In 2000, Taliaferro joined the Penn State Nittany Lions football team as one of the top-rated freshmen of their 2000 recruiting class. Taliaferro earned playing time as a true freshman for Joe Paterno's Nittany Lions, despite Paterno's well-documented tendency to redshirt freshman players.
On September 23, 2000, while playing in only the fifth game of his college career, Taliaferro sustained a career-ending spinal cord injury while tackling tailback Jerry Westbrooks during Penn State's game versus Ohio State. Taliaferro's helmet had hit Westbrooks' knee during the tackle, bursting the fifth cervical vertebra in his neck and bruising his spinal cord.[2] Unable to control his fall, the crown of his helmet hit the turf and his body rolled awkwardly over his neck. Taliaferro was paralyzed on the hit, which left him with no movement from the neck down.
Taliaferro had surgery at the Ohio State Medical Center to fuse his C-5 vertebra. After successful surgery, Taliaferro was airlifted back to Thomas Jefferson University Hospital in Philadelphia, Pennsylvania, to begin his recovery. Although surgery was successful, Taliaferro was only given a 3% chance of ever walking again.[2]
He began his well-publicized rehab at Magee Rehabilitation Hospital in Philadelphia, Pennsylvania. After eight months of rehab, Taliaferro had learned to walk again. Taliaferro returned to Penn State less than a year after his injury. He led the Penn State Nittany Lions football team onto Beaver Stadium's field for the first game of the 2001 season against the Miami Hurricanes in front of a record crowd of 109,313. Taliaferro skipped, then jogged onto the field in front of an emotional Penn State crowd.
He remained part of the football team as a student-assistant coach under Joe Paterno. Taliaferro earned a Bachelor of Science in Labor and Industrial Relations from Penn State in 2005.
In 2001, a book was written by Sam Carchidi and Scott Brown to chronicle Taliaferro's life and recovery, entitled Miracle in the Making. Taliaferro created his own foundation to help support others with spinal cord injuries. The foundation was created in 2001, and continues to grow each year. The foundation has been said to raise over $80,000 per year for spinal cord injuries.
On November 8, 2011, he was elected to serve on the Gloucester County Board of Chosen Freeholders.[3] A resident of Woolwich Township, he assumed office on January 6, 2012.[4] He subsequently won reelection to the Freeholder board in 2014 and served until his appointment to the General Assembly.[5]

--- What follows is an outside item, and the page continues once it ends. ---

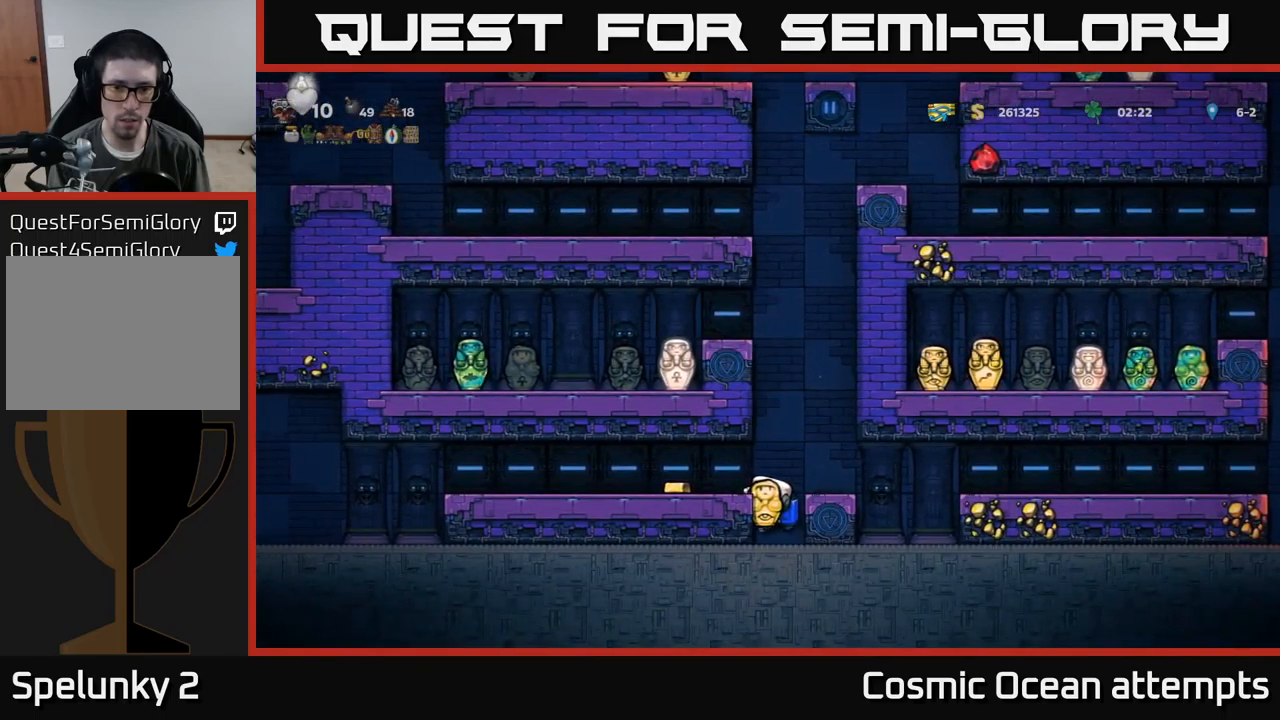
{"buttons": [], "left_stick": "center", "events": [[34, "A", "down"], [117, "A", "up"], [434, "DPAD_LEFT", "up"]]}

Following the resignation of Assemblywoman Celeste Riley in 2015, Taliaferro was chosen by the local Democratic committees of the 3rd district to fill the vacant seat. He was sworn in on January 29, 2015.[6] He was elected in his own right to the seat in 2015, 2017 and 2019. Taliaferro was appointed as a Deputy Majority Leader on January 9, 2018. He was also chosen to chair the Law and Public Safety Committee.
In 2021, Taliaferro and his running mates, Senate President Steve Sweeney and Assemblyman John Burzichelli, were defeated by their Republican opponents.
Taliaferro enrolled at Rutgers School of Law–Camden in Camden, New Jersey. He earned his J.D. in May 2008 and worked as a lawyer at Duane Morris in the firm's Cherry Hill office for five years.[2] [8] In September 2012, he joined pharmaceutical company Bristol-Myers Squibb as a healthcare advocate, focusing on mental health, oncology, and HIV products.[9] Taliaferro also runs his own foundation which helps student athletes with head or spinal injuries[2] and is a motivational speaker, doing corporate appearances and speaking at schools.
In 2008, he was named the recipient of the Philadelphia Sports Writers Association "Humanitarian Award". In the spring of 2012, he was elected to the Penn State Board of Trustees.[10] Following his appointment to the New Jersey General Assembly, he announced he would not seek a second term on the board.[6]